Петр Адуев, отстаивающий умеренность, предсказуемо считает страсти патологией, «ошибками, уродливыми отступлениями от действительности, чем-то вроде болезней, для которых со временем явится своя медицина» [там же: 314]. Поэтому он с самого начала называет увлечение Александра Наденькой «горячкой» и «бредом» и настаивает на своем понимании любви как патологии, когда вынужден иметь дело со страдающим от любви Александром: «Да неужели ты от любви так похудел? Какой срам! Нет: ты был болен, а теперь начинаешь выздоравливать…» [там же: 293]. Здесь дядя Адуев предпринимает новую попытку подорвать топос, поменяв местами традиционные представления о здоровье и болезни: болезнь – это любовь, а не отсутствие любви; любовная болезнь на самом деле не болезнь, а выздоровление, обнадеживающий признак преодоления патологической страсти. Чтобы завершить исцеление, старший Адуев применяет к своему «пациенту» психологический метод лечения. Однако дядина терапия – трезвая, рациональная и самокритичная оценка ситуации – хотя и вполне соответствует его философии разума, предсказуемо не способна вылечить разбитое сердце идеалиста-племянника.

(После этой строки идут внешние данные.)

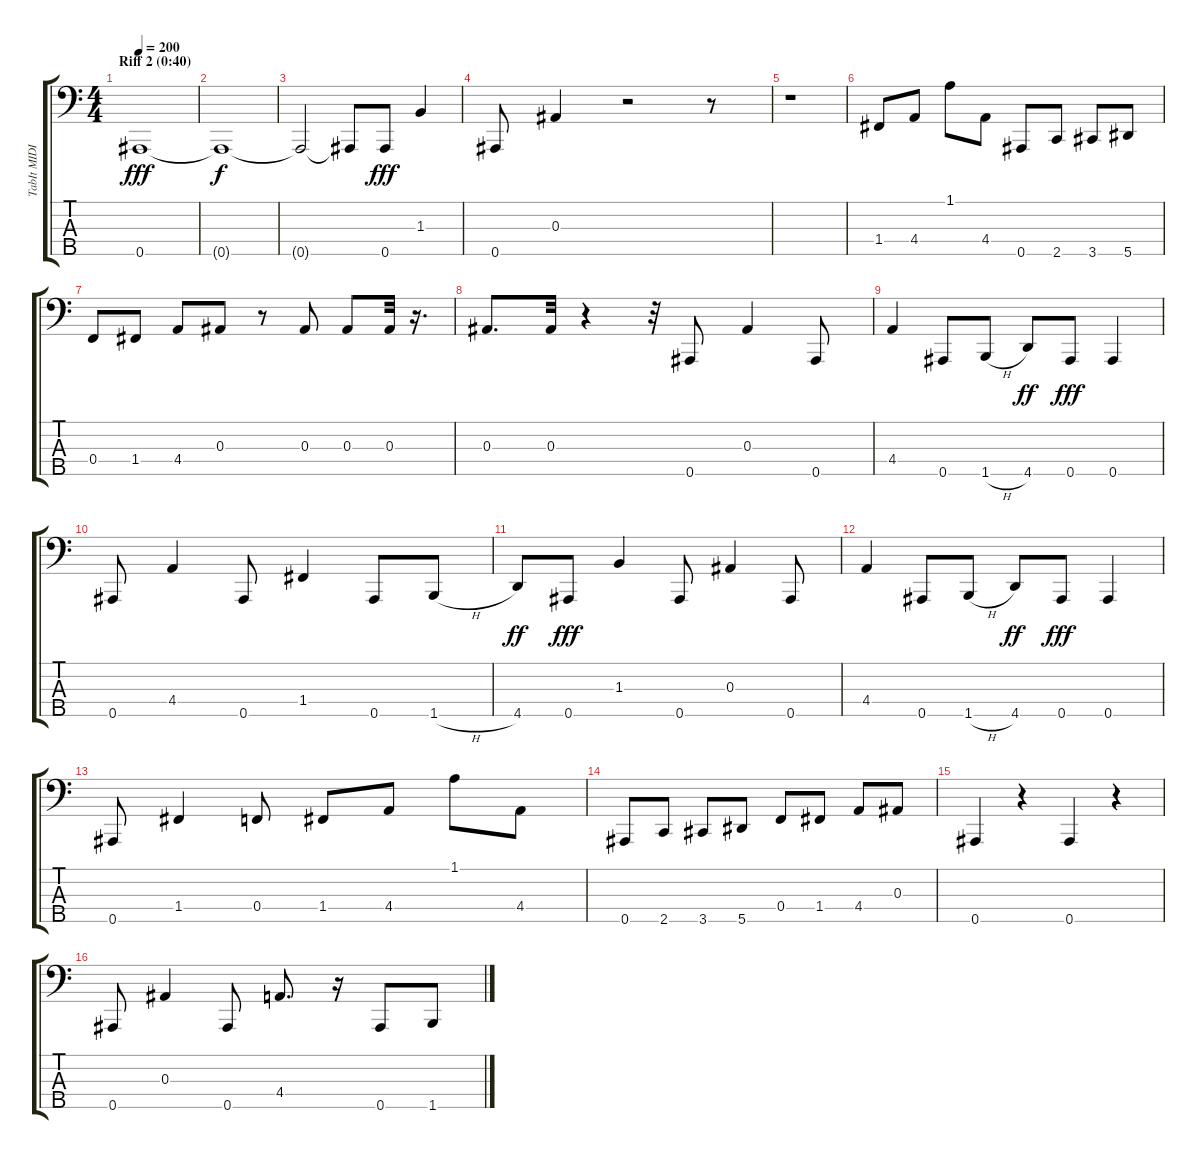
\track ("TabIt MIDI - Track 3" "TabIt MIDI") {instrument electricbasspick}
\staff {score tabs}
\tuning (Ab2 Eb2 Bb1 F1 Bb0) {hide}
\ts (4 4)
\section ("" "Riff 2 (0:40)")
\tempo 200
\clef f4
\ks c
0.5.1{dy fff} |
0.5{t}.1{dy f} |
0.5{t}.2 0.5{t}.8 0.5.8{dy fff} 1.3.4 |
0.5.8 0.3.4 r.2 r.8 |
r.1 |
1.4.8 4.4.8 1.1.8 4.4.8 0.5.8 2.5.8 3.5.8 5.5.8 |
0.4.8 1.4.8 4.4.8 0.3.8 r.8 0.3.8 0.3.8 0.3.32 r.16{d} |
0.3.8{d} 0.3.32 r.4 r.32 0.5.8 0.3.4 0.5.8 |
4.4.4 0.5.8 1.5{h}.8 4.5.8{dy ff} 0.5.8{dy fff} 0.5.4 |
0.5.8 4.4.4 0.5.8 1.4.4 0.5.8 1.5{h}.8 |
4.5.8{dy ff} 0.5.8{dy fff} 1.3.4 0.5.8 0.3.4 0.5.8 |
4.4.4 0.5.8 1.5{h}.8 4.5.8{dy ff} 0.5.8{dy fff} 0.5.4 |
0.5.8 1.4.4 0.4.8 1.4.8 4.4.8 1.1.8 4.4.8 |
0.5.8 2.5.8 3.5.8 5.5.8 0.4.8 1.4.8 4.4.8 0.3.8 |
0.5.4 r.4 0.5.4 r.4 |
0.5.8 0.3.4 0.5.8 4.4.8{d} r.16 0.5.8 1.5{h}.8
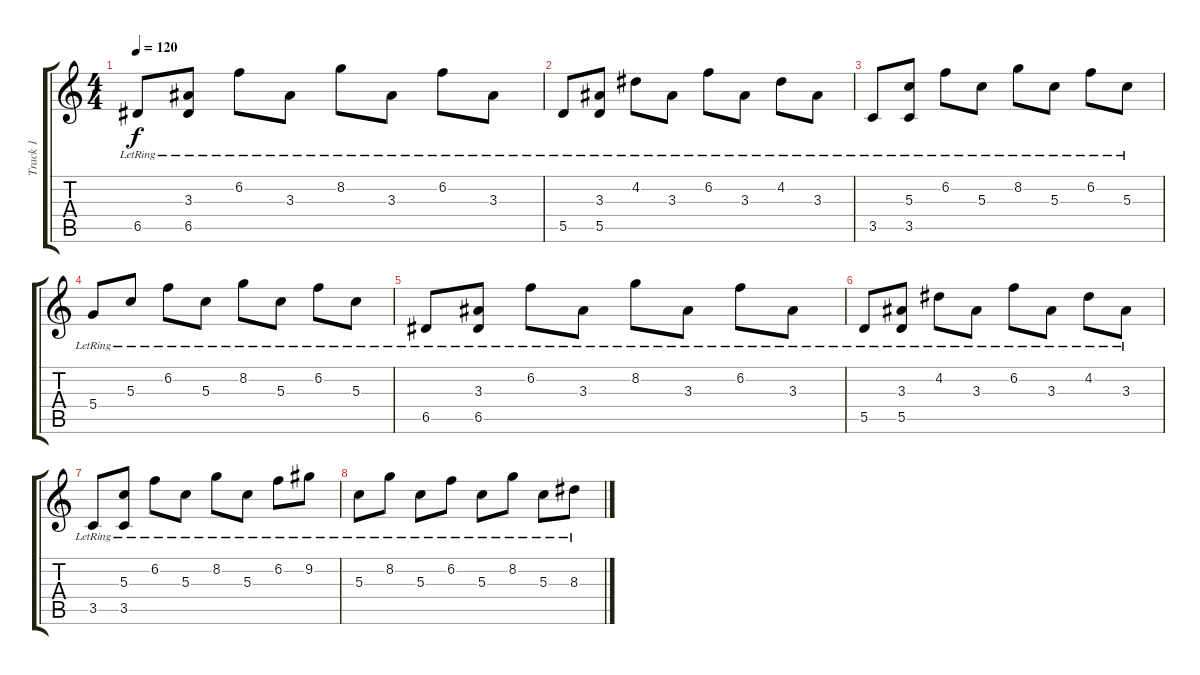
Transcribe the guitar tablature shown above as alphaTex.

\track ("Track 1" "Track 1") {instrument electricguitarmuted}
\staff {score tabs}
\tuning (E4 B3 G3 D3 A2 E2) {hide}
\ts (4 4)
\tempo 120
\clef g2
\ks c
6.5{lr}.8{dy f} (3.3{lr} 6.5).8 6.2{lr}.8 3.3{lr}.8 8.2{lr}.8 3.3{lr}.8 6.2{lr}.8 3.3{lr}.8 |
5.5{lr}.8 (3.3{lr} 5.5).8 4.2{lr}.8 3.3{lr}.8 6.2{lr}.8 3.3{lr}.8 4.2{lr}.8 3.3{lr}.8 |
3.5{lr}.8 (5.3{lr} 3.5).8 6.2{lr}.8 5.3{lr}.8 8.2{lr}.8 5.3{lr}.8 6.2{lr}.8 5.3{lr}.8 |
5.4{lr}.8 5.3{lr}.8 6.2{lr}.8 5.3{lr}.8 8.2{lr}.8 5.3{lr}.8 6.2{lr}.8 5.3{lr}.8 |
6.5{lr}.8 (3.3{lr} 6.5).8 6.2{lr}.8 3.3{lr}.8 8.2{lr}.8 3.3{lr}.8 6.2{lr}.8 3.3{lr}.8 |
5.5{lr}.8 (3.3{lr} 5.5).8 4.2{lr}.8 3.3{lr}.8 6.2{lr}.8 3.3{lr}.8 4.2{lr}.8 3.3{lr}.8 |
3.5{lr}.8 (5.3{lr} 3.5).8 6.2{lr}.8 5.3{lr}.8 8.2{lr}.8 5.3{lr}.8 6.2{lr}.8 9.2{lr}.8 |
5.3{lr}.8 8.2{lr}.8 5.3{lr}.8 6.2{lr}.8 5.3{lr}.8 8.2{lr}.8 5.3{lr}.8 8.3{lr}.8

Гончаров использует аналогичную схему на более позднем этапе романа, когда у Александра развивается другая традиционная романтическая болезнь – разочарование. Он снова сопровождает «духовное» состояние главного героя двумя медицинскими интерпретациями, представленными двумя типами «толкователей». Дядя успешно определяет состояние Александра в соответствии с романтическим кодом («Да ты, Александр, разочарованный, я вижу…»), но вновь, демонстрируя свое знакомство с культурой романтизма, отвергает ее предпосылки. «Душевным страданиям он [дядя] мало верил…», поэтому старик начинает беспокоиться, «не кроется ли под этим унынием начало какого-нибудь физического недуга» [там же: 387]. После «циничного» прочтения ситуации, предложенного дядей, Гончаров вводит взгляд «наивного» толкователя. Когда Александр, подавленный, бледный, худой и лысеющий, возвращается в свое загородное имение, его мать начинает расследование с целью выяснить, чем вызвана такая резкая перемена в ее некогда здоровом и цветущем сыне. В итоге камердинер Александра вспоминает диагноз, который он услышал в Петербурге: «Разо… разочарованный, точно так-с, вспомнил!» [там же: 436]. Этот диагноз озадачивает всех, поскольку ни один из участников разговора – ни сам камердинер, ни мать Александра, ни ключница Аграфена – не знаком с этим понятием. Последующее обсуждение посвящено лингвистической расшифровке. Мать гадает, не означает ли этот термин какую-нибудь болезнь; Аграфена предполагает возможность сглаза («Ах, да не испорчен ли это значит, сударыня?»), а сосед Антон Иваныч позже приписывает недуг молодого человека плохому питанию. Интерпретации состояния Александра, медицинские или наивно-магические, остаются, таким образом, за пределами романтической сферы. Когда Адуева наконец решается прямо спросить сына, что у него болит, тот, как и в разговоре с Любецкой, дает намеренно двусмысленный ответ, указывая на органы тела, имеющие в романтическом лексиконе символическое значение:
– Болит и тут, и здесь. – Он указал на голову и сердце. Анна Павловна дотронулась рукой до его лба.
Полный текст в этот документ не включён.